Differential modifications were significantly enriched in some functional types. (a) COG/KOG categories of differential modified proteins. (b) The proteins corresponding to different phosphorylation sites in Molecular Function. The vertical axis shows the functional classification or pathway, and the horizontal axis shows a log2-converted value of the proportion of differential protein in this functional type compared with the multiple of the proportion of identifying proteins. The circle color indicates the enrichment of significant P-value, and the circle size indicates the number of differential proteins in the functional class or pathway. (c–e) Visual display of significant enrichment of proteins corresponding to differential modification sites in a KEGG pathway. Red color indicates differently upregulated proteins; green color indicates differently downregulated proteins; yellow color indicates the presence of multiple proteins in this node, including differently upregulated and differently downregulated proteins. (f) The protein corresponding to different phosphorylation sites was enriched and distributed in KEGG pathway. (g) Cluster analysis heat map. The color blocks, corresponding to the differently expressed proteins and functional descriptions of different groups, indicate the degree of enrichment. Red color indicates strong enrichment, and blue color indicates weak enrichment.

Figure 4.

Continued.

Figure 5.

Matrine promotes the expression of CXCL8 through the PKC-dependent signaling pathway. (a) Protein–protein interaction network between kinase and substrate. The yellow octagon represents the kinase, and the circle represents the phosphorylation site.

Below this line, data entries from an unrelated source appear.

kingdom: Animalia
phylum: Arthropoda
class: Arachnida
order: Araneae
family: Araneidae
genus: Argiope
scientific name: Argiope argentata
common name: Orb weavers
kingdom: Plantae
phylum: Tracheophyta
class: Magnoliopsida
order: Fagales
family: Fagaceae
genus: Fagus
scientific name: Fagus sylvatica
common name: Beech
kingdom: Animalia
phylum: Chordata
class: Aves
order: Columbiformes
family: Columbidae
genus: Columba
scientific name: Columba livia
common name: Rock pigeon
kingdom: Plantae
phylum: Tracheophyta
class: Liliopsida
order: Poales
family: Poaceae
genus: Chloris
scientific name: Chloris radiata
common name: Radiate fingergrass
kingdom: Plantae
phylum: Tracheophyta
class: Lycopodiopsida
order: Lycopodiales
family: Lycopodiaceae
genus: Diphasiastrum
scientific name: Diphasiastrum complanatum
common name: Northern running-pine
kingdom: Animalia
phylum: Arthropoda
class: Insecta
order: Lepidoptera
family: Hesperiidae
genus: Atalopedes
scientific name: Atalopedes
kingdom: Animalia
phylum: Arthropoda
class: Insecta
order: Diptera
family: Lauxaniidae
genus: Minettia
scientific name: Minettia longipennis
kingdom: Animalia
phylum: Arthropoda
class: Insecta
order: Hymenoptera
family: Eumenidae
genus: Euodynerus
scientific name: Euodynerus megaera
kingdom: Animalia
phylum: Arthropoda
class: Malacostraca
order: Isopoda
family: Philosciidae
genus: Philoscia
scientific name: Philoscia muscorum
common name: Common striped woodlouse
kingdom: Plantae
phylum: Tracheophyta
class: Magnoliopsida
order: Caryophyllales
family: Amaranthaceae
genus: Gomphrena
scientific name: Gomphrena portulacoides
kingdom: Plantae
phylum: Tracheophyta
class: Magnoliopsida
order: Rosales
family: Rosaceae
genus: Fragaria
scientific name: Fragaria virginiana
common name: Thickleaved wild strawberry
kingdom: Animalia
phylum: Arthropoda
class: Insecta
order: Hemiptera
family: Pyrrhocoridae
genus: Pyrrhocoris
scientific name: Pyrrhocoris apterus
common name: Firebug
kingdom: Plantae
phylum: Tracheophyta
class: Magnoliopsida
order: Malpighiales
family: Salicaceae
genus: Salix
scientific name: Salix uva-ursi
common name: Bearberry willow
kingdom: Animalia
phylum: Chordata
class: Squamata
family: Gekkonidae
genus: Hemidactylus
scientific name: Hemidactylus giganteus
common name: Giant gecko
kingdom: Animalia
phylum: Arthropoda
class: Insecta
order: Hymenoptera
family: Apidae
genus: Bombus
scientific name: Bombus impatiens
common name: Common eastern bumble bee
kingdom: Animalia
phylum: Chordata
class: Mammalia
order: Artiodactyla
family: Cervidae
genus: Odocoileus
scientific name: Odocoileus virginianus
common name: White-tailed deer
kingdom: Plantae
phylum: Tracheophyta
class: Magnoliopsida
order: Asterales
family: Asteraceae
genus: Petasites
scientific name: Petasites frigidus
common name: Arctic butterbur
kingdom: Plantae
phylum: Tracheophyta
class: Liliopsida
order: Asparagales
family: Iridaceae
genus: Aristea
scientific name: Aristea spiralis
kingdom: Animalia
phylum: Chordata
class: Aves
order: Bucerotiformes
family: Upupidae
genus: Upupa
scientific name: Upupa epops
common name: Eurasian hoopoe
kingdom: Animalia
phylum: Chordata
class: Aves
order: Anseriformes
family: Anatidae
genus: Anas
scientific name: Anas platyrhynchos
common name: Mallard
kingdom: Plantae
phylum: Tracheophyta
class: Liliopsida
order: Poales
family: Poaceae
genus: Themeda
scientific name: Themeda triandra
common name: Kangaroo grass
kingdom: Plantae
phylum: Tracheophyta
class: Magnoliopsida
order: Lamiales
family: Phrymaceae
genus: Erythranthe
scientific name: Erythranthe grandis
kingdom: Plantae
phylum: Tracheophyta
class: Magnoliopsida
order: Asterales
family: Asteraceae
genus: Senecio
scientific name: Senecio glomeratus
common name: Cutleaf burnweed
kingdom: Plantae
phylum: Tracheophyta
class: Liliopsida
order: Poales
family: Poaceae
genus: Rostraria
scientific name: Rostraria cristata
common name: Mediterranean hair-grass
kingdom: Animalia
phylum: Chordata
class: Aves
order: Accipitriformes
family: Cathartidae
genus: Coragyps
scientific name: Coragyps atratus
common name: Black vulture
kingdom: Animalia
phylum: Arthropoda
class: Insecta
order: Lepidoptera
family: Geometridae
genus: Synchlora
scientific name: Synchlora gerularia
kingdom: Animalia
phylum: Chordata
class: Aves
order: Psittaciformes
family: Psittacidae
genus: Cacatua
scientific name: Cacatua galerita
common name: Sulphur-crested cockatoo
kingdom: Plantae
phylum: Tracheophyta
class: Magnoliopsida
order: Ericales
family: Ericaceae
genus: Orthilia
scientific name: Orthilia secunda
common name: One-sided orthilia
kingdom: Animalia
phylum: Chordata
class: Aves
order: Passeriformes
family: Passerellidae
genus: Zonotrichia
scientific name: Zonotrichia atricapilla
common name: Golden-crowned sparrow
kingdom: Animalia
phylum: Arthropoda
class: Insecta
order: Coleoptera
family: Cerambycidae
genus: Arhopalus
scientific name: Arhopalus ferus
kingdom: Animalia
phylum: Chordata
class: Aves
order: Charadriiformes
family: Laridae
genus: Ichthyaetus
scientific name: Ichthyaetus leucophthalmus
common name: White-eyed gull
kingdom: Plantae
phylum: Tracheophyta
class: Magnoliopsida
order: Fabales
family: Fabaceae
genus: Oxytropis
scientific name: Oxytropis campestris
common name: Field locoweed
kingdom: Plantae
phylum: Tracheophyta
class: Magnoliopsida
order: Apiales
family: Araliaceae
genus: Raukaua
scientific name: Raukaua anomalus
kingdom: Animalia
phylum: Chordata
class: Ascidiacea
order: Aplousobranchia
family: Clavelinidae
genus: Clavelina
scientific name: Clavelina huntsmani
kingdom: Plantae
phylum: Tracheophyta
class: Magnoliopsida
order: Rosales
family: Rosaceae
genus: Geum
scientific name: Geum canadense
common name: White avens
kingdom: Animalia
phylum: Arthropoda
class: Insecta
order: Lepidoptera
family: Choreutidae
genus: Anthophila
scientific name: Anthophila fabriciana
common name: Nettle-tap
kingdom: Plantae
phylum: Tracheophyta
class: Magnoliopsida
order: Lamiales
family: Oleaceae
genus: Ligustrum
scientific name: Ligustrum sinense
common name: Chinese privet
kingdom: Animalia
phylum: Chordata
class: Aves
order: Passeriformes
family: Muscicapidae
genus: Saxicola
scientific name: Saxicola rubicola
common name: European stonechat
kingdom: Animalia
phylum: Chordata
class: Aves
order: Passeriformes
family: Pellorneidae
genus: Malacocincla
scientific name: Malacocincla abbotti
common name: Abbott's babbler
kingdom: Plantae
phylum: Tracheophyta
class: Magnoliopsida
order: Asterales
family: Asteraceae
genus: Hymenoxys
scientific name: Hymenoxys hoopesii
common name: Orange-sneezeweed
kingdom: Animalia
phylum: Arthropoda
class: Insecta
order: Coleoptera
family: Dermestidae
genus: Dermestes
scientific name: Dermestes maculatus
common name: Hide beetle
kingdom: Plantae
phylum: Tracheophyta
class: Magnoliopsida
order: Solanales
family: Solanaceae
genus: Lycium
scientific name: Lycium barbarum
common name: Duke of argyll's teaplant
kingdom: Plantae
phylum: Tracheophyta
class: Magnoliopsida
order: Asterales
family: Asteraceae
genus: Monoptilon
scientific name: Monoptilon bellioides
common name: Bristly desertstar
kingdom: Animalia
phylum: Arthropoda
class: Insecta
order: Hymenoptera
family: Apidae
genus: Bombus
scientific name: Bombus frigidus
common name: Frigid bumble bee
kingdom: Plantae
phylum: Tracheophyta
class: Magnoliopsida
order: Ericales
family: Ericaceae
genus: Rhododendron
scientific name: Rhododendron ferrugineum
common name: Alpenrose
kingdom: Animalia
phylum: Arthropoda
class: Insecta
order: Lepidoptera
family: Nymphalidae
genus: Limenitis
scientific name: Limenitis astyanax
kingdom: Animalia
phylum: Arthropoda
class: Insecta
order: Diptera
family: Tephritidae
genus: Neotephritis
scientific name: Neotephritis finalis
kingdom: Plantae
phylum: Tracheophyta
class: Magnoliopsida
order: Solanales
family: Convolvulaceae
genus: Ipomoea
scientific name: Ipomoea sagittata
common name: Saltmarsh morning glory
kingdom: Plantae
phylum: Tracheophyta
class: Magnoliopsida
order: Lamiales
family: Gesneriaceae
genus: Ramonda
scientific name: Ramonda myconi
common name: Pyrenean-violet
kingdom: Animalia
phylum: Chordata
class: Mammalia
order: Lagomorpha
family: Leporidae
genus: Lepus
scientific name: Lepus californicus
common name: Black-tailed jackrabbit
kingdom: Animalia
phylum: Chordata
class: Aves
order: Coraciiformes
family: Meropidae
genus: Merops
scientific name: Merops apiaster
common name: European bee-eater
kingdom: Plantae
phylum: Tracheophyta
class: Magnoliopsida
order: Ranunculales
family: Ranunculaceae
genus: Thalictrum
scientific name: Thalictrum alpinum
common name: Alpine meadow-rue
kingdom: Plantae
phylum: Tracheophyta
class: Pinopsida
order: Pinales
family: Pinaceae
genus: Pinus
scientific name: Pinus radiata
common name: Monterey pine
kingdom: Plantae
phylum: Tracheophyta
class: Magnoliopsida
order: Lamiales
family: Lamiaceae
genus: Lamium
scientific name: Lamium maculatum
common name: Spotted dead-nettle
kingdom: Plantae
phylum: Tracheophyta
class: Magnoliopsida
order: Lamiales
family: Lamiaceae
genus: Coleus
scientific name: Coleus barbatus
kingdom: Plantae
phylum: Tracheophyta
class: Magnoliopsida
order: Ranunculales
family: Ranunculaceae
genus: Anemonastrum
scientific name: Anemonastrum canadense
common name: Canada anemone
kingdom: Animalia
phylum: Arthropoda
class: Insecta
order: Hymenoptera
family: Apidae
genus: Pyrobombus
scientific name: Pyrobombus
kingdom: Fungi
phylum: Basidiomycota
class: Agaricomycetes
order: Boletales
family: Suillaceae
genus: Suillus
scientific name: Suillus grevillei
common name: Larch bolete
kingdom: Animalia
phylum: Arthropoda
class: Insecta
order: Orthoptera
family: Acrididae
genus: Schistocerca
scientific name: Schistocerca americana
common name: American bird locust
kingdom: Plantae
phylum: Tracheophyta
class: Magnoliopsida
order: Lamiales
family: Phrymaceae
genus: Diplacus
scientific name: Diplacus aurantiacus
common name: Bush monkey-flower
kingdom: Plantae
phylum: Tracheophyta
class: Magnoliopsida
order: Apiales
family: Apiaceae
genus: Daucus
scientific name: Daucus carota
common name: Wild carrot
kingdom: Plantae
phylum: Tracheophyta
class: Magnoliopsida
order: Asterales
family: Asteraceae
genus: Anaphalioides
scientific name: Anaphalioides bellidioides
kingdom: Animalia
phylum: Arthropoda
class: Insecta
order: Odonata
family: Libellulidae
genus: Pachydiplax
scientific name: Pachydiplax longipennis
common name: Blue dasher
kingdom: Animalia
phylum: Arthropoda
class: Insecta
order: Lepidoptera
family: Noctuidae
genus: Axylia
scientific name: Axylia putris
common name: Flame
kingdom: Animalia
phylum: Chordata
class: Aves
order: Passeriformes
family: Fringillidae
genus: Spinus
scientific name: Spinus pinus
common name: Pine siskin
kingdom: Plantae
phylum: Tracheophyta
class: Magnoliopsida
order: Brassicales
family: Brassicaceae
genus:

The red circle represents the upregulation site, and the blue circle represent the downregulation site. (b) Highly enriched kinase. (The NOM p-value was less than 0.01) Red was highly upregulated kinase, and blue was highly downregulated kinase. (c) The KEGG pathway. (d) Western blot was used to detect the expression of MAPK, ATF2, and CREB3 phosphorylation and nonphosphorylation in matrine-treated cells and PKC-treated cells.

Figure 6.

Mechanism showing that matrine increases the expression of inflammatory chemokine CXCL8 to inhibit HBV DNA replication through the PKC-MAPK-ATF2/CREB signaling pathway.